- [Provided text]:
'''

Matthew Butterick on Net Neutrality - bgrohman
https://tinyletter.com/mbutterick/letters/net-neutrality-neutrality
======
shmerl
_> The popular idea is that it has something to do with, you know, freedom and
democracy and all that._

In practice, it has more to do with anti-trust. But it's clearly related to
Internet freedom as well.

 _> Big Telco must share the costs of carrying all this new traffic._

No, it's about double dipping. ISPs are already charging their own users for
using the network. What they want to do, is to also charge services for
reaching the user (or at least not to have problems with interconnection).
It's a pure troll tax of the type "because we own the bridge". There is no
justification for that.

 _> Today, picking a side in this debate seems like throwing in with one set
of corporate assholes over another. _

_> But if we entrust Big Tech and Big Telco to preserve those virtues, then we
definitely deserve whatever internet we get._

The author contradicts himself. If he doesn't pick the position about Net
neutrality, monopolists will do it for him.

'''

- [Required actions]:
1) List every passage that the commenter in the net neutrality thread quotes from the author.
2) Reproduce word for word the part of the records that begins at their start and ends with the line containing "Identify the document". Omit the pictures.

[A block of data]
'''

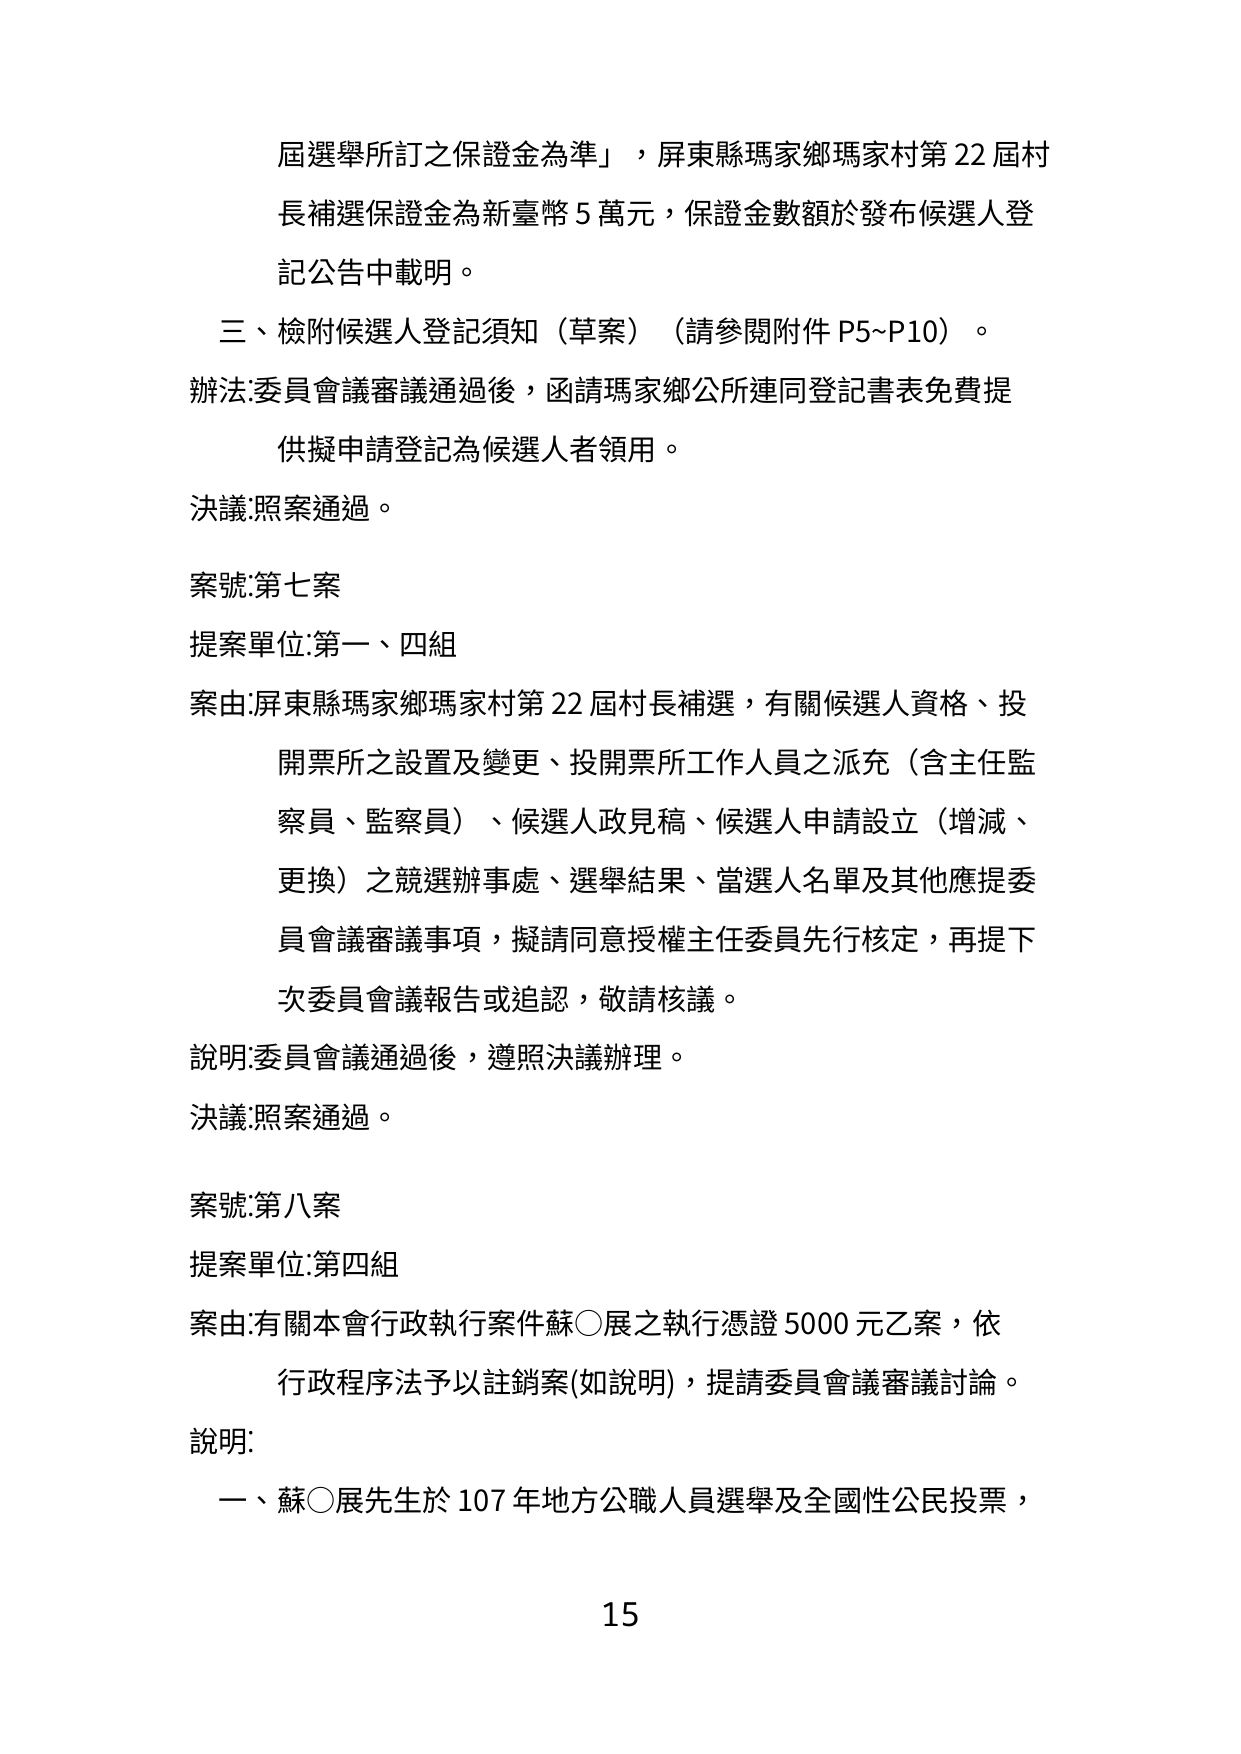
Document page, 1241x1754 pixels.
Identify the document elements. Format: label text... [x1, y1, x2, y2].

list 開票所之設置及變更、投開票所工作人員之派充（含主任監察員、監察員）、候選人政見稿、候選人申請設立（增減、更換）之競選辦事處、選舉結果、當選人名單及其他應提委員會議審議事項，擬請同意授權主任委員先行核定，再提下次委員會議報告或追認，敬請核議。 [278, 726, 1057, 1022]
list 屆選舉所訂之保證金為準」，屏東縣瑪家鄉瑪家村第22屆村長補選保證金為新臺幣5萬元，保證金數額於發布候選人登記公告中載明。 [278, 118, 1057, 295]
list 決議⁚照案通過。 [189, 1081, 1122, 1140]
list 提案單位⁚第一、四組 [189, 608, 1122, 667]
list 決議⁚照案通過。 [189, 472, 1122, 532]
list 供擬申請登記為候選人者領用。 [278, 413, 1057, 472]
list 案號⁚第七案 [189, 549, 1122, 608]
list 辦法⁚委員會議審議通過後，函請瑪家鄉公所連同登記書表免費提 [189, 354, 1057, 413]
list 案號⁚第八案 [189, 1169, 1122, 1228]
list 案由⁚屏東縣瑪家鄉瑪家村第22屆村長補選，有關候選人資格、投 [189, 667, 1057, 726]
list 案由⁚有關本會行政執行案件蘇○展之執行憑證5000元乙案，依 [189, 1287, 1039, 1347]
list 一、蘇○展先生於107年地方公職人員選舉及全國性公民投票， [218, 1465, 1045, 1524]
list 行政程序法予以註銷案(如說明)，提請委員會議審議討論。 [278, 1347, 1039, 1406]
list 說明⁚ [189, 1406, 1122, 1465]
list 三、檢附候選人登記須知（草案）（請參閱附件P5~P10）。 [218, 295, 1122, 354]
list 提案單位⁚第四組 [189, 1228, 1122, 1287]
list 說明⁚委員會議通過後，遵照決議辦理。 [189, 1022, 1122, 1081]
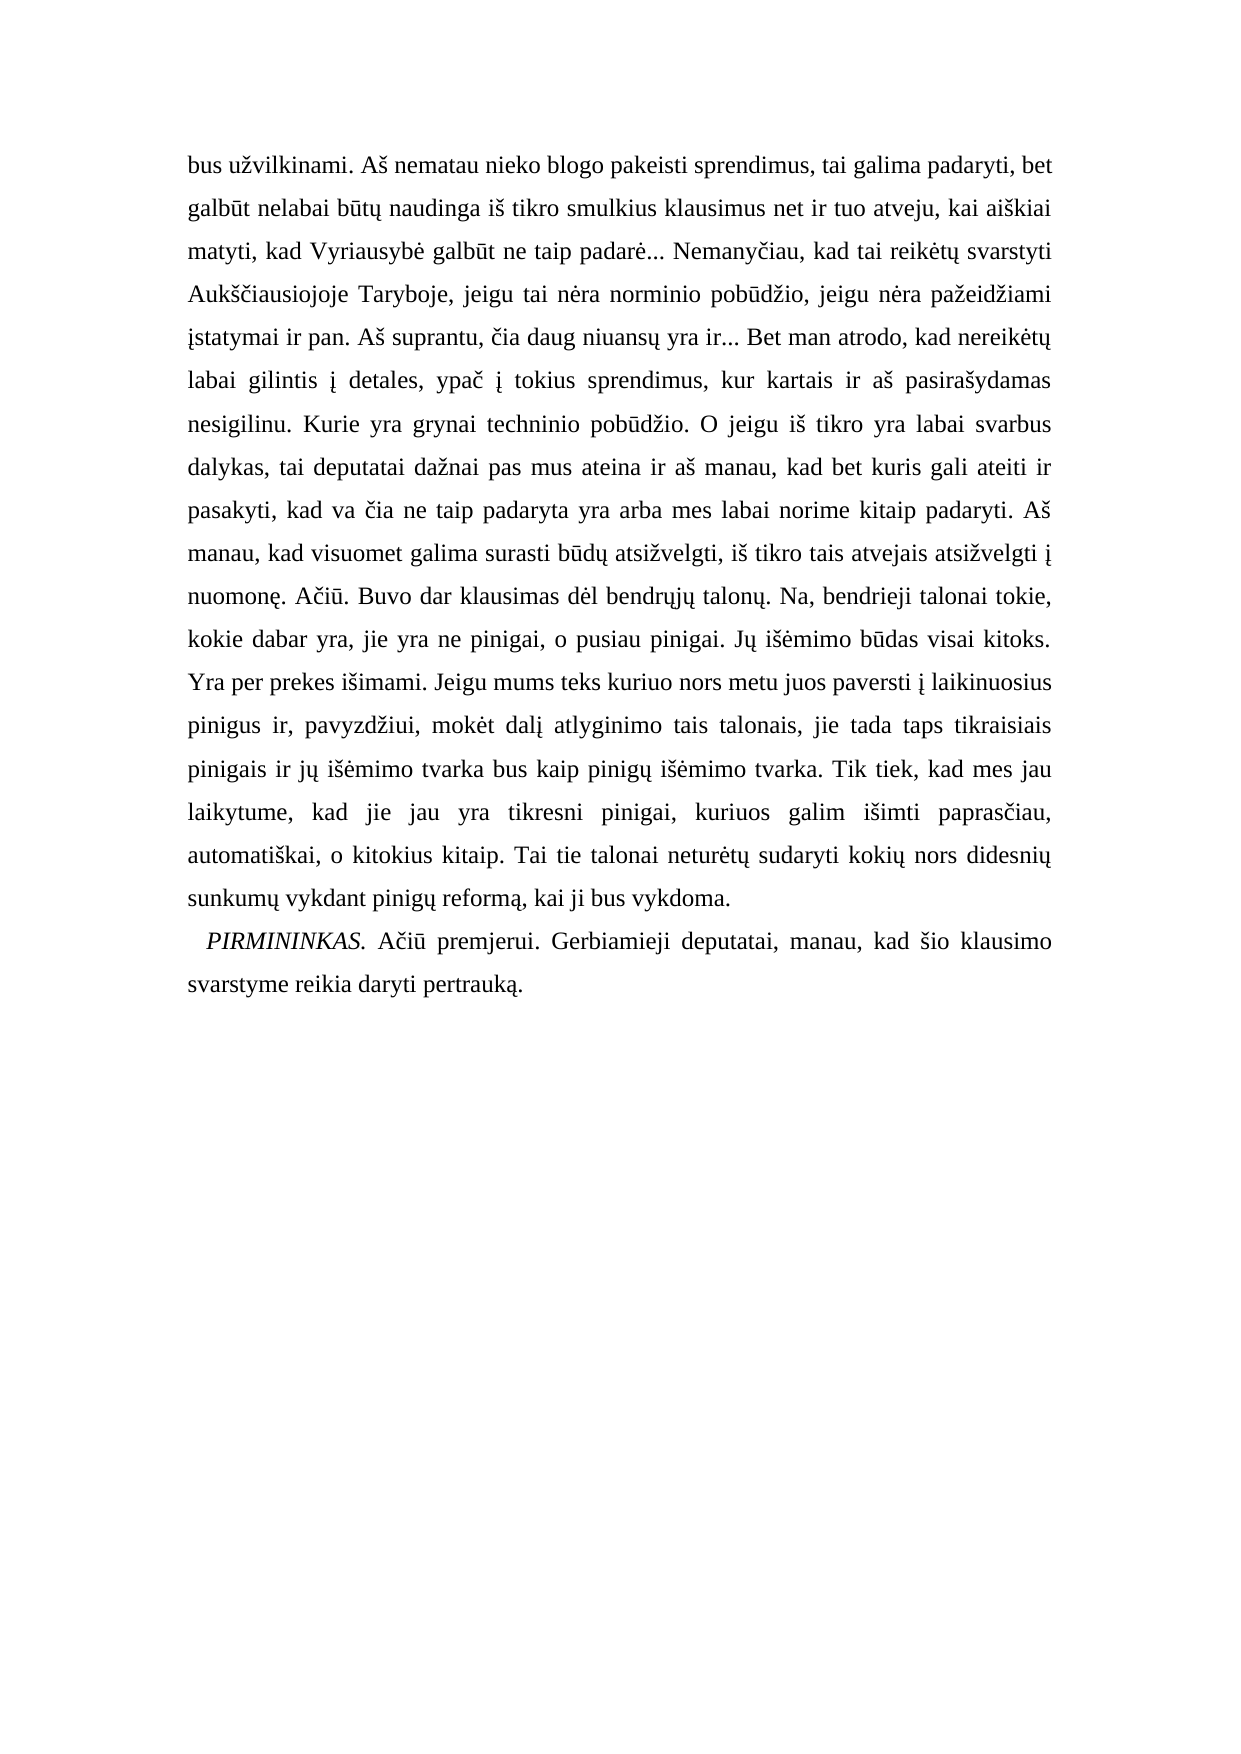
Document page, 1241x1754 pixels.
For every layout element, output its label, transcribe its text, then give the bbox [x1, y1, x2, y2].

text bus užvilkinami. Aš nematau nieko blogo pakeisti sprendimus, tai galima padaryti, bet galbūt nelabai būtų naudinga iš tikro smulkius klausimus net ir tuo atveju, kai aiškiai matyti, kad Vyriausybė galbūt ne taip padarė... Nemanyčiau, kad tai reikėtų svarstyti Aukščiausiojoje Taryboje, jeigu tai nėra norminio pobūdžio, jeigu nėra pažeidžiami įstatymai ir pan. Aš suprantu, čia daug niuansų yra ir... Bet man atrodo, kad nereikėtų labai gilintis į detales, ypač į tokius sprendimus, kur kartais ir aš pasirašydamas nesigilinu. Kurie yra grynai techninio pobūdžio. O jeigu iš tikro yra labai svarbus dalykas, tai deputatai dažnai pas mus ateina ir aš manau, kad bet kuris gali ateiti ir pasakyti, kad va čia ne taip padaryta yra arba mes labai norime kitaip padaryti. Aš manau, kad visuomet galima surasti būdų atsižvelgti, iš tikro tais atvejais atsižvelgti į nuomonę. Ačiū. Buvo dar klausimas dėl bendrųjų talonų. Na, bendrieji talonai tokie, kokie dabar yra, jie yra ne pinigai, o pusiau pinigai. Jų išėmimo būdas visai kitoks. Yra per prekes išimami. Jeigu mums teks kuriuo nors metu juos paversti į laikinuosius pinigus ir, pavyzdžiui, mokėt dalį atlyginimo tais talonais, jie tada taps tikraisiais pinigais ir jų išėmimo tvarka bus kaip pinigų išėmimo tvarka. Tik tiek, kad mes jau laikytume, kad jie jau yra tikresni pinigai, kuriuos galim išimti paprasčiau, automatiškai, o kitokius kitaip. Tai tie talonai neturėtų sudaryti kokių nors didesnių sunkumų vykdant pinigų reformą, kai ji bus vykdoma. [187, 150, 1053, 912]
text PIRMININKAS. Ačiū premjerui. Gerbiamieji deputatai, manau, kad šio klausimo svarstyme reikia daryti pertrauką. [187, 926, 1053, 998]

'''

- [Results by task]:
1)
- "The popular idea is that it has something to do with, you know, freedom and democracy and all that."
- "Big Telco must share the costs of carrying all this new traffic."
- "Today, picking a side in this debate seems like throwing in with one set of corporate assholes over another."
- "But if we entrust Big Tech and Big Telco to preserve those virtues, then we definitely deserve whatever internet we get."

2)
Document page, 1241x1754 pixels.
Identify the document elements. Format: label text... [x1, y1, x2, y2].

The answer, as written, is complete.